→ **EXERCISE DETAILS**: Every record is to be transcribed exactly as written.

____

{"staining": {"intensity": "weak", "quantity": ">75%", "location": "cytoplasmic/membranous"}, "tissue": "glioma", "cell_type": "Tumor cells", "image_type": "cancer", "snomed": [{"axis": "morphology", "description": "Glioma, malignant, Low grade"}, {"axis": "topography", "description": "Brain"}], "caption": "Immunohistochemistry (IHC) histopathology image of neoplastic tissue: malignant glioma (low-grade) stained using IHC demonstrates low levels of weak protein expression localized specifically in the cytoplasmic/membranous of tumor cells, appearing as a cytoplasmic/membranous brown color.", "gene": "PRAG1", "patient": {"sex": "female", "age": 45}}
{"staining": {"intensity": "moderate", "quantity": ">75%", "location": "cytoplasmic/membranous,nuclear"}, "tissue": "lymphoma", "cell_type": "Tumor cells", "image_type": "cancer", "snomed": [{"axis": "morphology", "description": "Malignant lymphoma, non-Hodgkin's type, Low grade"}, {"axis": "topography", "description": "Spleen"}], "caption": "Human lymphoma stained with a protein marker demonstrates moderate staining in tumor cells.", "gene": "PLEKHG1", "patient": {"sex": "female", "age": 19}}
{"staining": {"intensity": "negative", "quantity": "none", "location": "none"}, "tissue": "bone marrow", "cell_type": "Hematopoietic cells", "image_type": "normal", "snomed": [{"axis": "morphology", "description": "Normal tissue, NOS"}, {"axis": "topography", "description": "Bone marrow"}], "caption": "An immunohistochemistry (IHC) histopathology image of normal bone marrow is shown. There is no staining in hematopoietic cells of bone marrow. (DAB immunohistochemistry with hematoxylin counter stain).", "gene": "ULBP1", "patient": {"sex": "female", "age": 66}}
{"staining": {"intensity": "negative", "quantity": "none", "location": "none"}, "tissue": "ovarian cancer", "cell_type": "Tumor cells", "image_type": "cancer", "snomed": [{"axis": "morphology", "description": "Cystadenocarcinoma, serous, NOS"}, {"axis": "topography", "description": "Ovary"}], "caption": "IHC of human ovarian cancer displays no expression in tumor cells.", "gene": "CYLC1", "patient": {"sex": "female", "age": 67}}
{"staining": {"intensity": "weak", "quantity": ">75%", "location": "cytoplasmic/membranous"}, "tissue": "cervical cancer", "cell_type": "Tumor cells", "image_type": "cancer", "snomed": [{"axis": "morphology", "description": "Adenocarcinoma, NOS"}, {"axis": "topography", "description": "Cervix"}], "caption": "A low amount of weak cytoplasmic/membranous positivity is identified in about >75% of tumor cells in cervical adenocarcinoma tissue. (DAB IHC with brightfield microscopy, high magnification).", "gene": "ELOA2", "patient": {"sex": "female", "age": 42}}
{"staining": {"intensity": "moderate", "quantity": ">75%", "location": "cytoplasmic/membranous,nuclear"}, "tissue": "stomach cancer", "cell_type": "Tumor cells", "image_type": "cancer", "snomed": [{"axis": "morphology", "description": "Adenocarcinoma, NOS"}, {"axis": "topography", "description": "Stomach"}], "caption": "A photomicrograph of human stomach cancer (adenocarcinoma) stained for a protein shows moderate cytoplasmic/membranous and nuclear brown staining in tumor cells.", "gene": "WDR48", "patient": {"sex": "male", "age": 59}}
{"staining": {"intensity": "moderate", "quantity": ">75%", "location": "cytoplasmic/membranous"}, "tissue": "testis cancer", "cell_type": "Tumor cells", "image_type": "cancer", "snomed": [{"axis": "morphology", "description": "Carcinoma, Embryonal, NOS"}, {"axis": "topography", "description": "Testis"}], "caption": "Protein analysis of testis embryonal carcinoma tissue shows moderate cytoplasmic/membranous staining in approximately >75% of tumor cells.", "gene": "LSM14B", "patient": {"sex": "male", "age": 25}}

____

→ **WRITTEN RESPONSE**:
{"staining": {"intensity": "weak", "quantity": ">75%", "location": "cytoplasmic/membranous"}, "tissue": "glioma", "cell_type": "Tumor cells", "image_type": "cancer", "snomed": [{"axis": "morphology", "description": "Glioma, malignant, Low grade"}, {"axis": "topography", "description": "Brain"}], "caption": "Immunohistochemistry (IHC) histopathology image of neoplastic tissue: malignant glioma (low-grade) stained using IHC demonstrates low levels of weak protein expression localized specifically in the cytoplasmic/membranous of tumor cells, appearing as a cytoplasmic/membranous brown color.", "gene": "PRAG1", "patient": {"sex": "female", "age": 45}}
{"staining": {"intensity": "moderate", "quantity": ">75%", "location": "cytoplasmic/membranous,nuclear"}, "tissue": "lymphoma", "cell_type": "Tumor cells", "image_type": "cancer", "snomed": [{"axis": "morphology", "description": "Malignant lymphoma, non-Hodgkin's type, Low grade"}, {"axis": "topography", "description": "Spleen"}], "caption": "Human lymphoma stained with a protein marker demonstrates moderate staining in tumor cells.", "gene": "PLEKHG1", "patient": {"sex": "female", "age": 19}}
{"staining": {"intensity": "negative", "quantity": "none", "location": "none"}, "tissue": "bone marrow", "cell_type": "Hematopoietic cells", "image_type": "normal", "snomed": [{"axis": "morphology", "description": "Normal tissue, NOS"}, {"axis": "topography", "description": "Bone marrow"}], "caption": "An immunohistochemistry (IHC) histopathology image of normal bone marrow is shown. There is no staining in hematopoietic cells of bone marrow. (DAB immunohistochemistry with hematoxylin counter stain).", "gene": "ULBP1", "patient": {"sex": "female", "age": 66}}
{"staining": {"intensity": "negative", "quantity": "none", "location": "none"}, "tissue": "ovarian cancer", "cell_type": "Tumor cells", "image_type": "cancer", "snomed": [{"axis": "morphology", "description": "Cystadenocarcinoma, serous, NOS"}, {"axis": "topography", "description": "Ovary"}], "caption": "IHC of human ovarian cancer displays no expression in tumor cells.", "gene": "CYLC1", "patient": {"sex": "female", "age": 67}}
{"staining": {"intensity": "weak", "quantity": ">75%", "location": "cytoplasmic/membranous"}, "tissue": "cervical cancer", "cell_type": "Tumor cells", "image_type": "cancer", "snomed": [{"axis": "morphology", "description": "Adenocarcinoma, NOS"}, {"axis": "topography", "description": "Cervix"}], "caption": "A low amount of weak cytoplasmic/membranous positivity is identified in about >75% of tumor cells in cervical adenocarcinoma tissue. (DAB IHC with brightfield microscopy, high magnification).", "gene": "ELOA2", "patient": {"sex": "female", "age": 42}}
{"staining": {"intensity": "moderate", "quantity": ">75%", "location": "cytoplasmic/membranous,nuclear"}, "tissue": "stomach cancer", "cell_type": "Tumor cells", "image_type": "cancer", "snomed": [{"axis": "morphology", "description": "Adenocarcinoma, NOS"}, {"axis": "topography", "description": "Stomach"}], "caption": "A photomicrograph of human stomach cancer (adenocarcinoma) stained for a protein shows moderate cytoplasmic/membranous and nuclear brown staining in tumor cells.", "gene": "WDR48", "patient": {"sex": "male", "age": 59}}
{"staining": {"intensity": "moderate", "quantity": ">75%", "location": "cytoplasmic/membranous"}, "tissue": "testis cancer", "cell_type": "Tumor cells", "image_type": "cancer", "snomed": [{"axis": "morphology", "description": "Carcinoma, Embryonal, NOS"}, {"axis": "topography", "description": "Testis"}], "caption": "Protein analysis of testis embryonal carcinoma tissue shows moderate cytoplasmic/membranous staining in approximately >75% of tumor cells.", "gene": "LSM14B", "patient": {"sex": "male", "age": 25}}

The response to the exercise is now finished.